The only trouble with the speech was that no one, including the captain himself, in his heart really believed it. Then came midnight, with eight bells for the old year, eight bells more for the new one; and we soberly faced the year 1881. 1879 and 1880 had been heartbreakers for us. What had 1881 in store for the Jeannette, there in the Arctic?
To start with, it had January gales, bitter cold, and the usual thunderous uproar of the pack in motion, but fortunately never close enough to endanger us. And wonder of wonders, the discovery that the gales were mostly easterly, so that both by observation and by drift lead, we found that at last we were going (when we went at all) steadily in one direction, northwest, and no longer endlessly zigzagging to and fro like a Flying Dutchman to the northward of Wrangel Land. And to lend a little further zest to this pleasing state of affairs, the month of January closed with the ship in latitude 74° 41′ N., longitude 173° 10′ E., a little farther west and three miles farther north than any of our previous peregrinations with the pack had ever got us. We began to take notice. Perhaps we were at last “going somewhere,” although since the pack was moving with us, our scenery was changing not the slightest.

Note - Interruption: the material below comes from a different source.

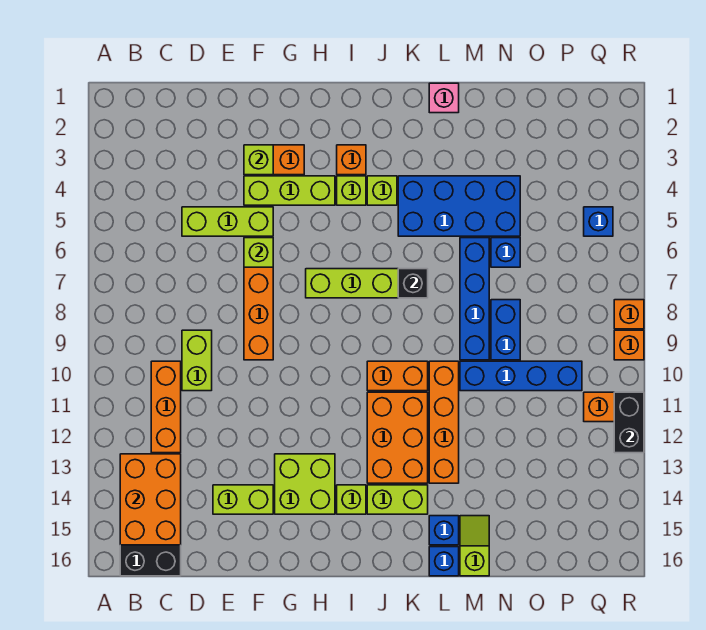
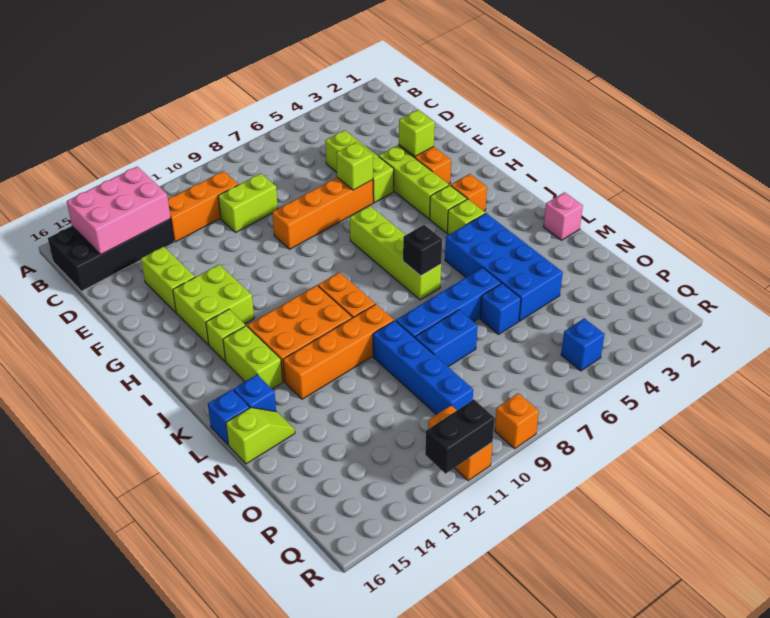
orange brick B13:C15 level 2 -> pink brick B13:C15 level 2
orange brick R8 level 1 -> none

February arrived, and with it on February 5 came the SUN—a glorious sight to us after ninety-one long days of night! And never was he hailed by sun worshipers in ancient Persian temples with such sincere joy and enthusiasm as by the sadly bleached and frozen array of careworn, fur-clad seamen on the Jeannette. We streamed out on the ice with the temperature at 40° below zero to bask in the light, real daylight! of part of the sun’s disk peeping over the horizon at us at noon. We thanked God for the sun’s return, bringing to us once more the light to shine on our ship, still pumping away at our leak but no more damaged than when he left us in early November.
The rest of February and all of March went by with no signs of letup in our winter cold. A few more gales, seemingly worse than ever, buried the ship in fine snow, leaving only the three masts sticking up out of the white wastes to mark our position, but the winds continued easterly and we continued our northwest drift with our soundings steadily increasing also. Were we at last getting off the Siberian continental shelf into the deeper water of the open Arctic Sea? We hoped so, for deeper water meant greater opportunity for the ocean to break up the pack.
We drifted across the 75th parallel of latitude, for us a red letter event. 75° North! It sounded much better. While not to be compared with the 83° North already attained along the Greenland coasts by other explorers, still it looked promising, and what a change from forever shuttling back and forth between parallels 72° and 74° for twenty weary months!
In other ways, matters in March were worse. Several times, from the screeching of the pack, the cracking of the ice, and the severe shocks to the ship, we feared we were in for a repetition of some of our hair-raising experiences of the first winter, but each time the tumbling floes failed to come near us, and we thankfully heard the distant roarings subside. On top of that, the doctor, who all through the year had hopefully lanced and probed the abscess in Danenhower’s left eye, found himself searching his soul as to whether he should undertake a major operation, but finally in view of all conditions, concluded he dared not. Dan, wan and emaciated from his long confinement, could at least see with one eye, his right, and that eye while weak from sympathetic suffering with its mate, seemed now in less danger of becoming permanently affected. As a result, Dan with his left eye blindfolded and his right heavily shielded by a colored lens, was occasionally allowed to walk over the ship, and even, when the weather was unusually favorable, permitted to grope his way round the ice alongside.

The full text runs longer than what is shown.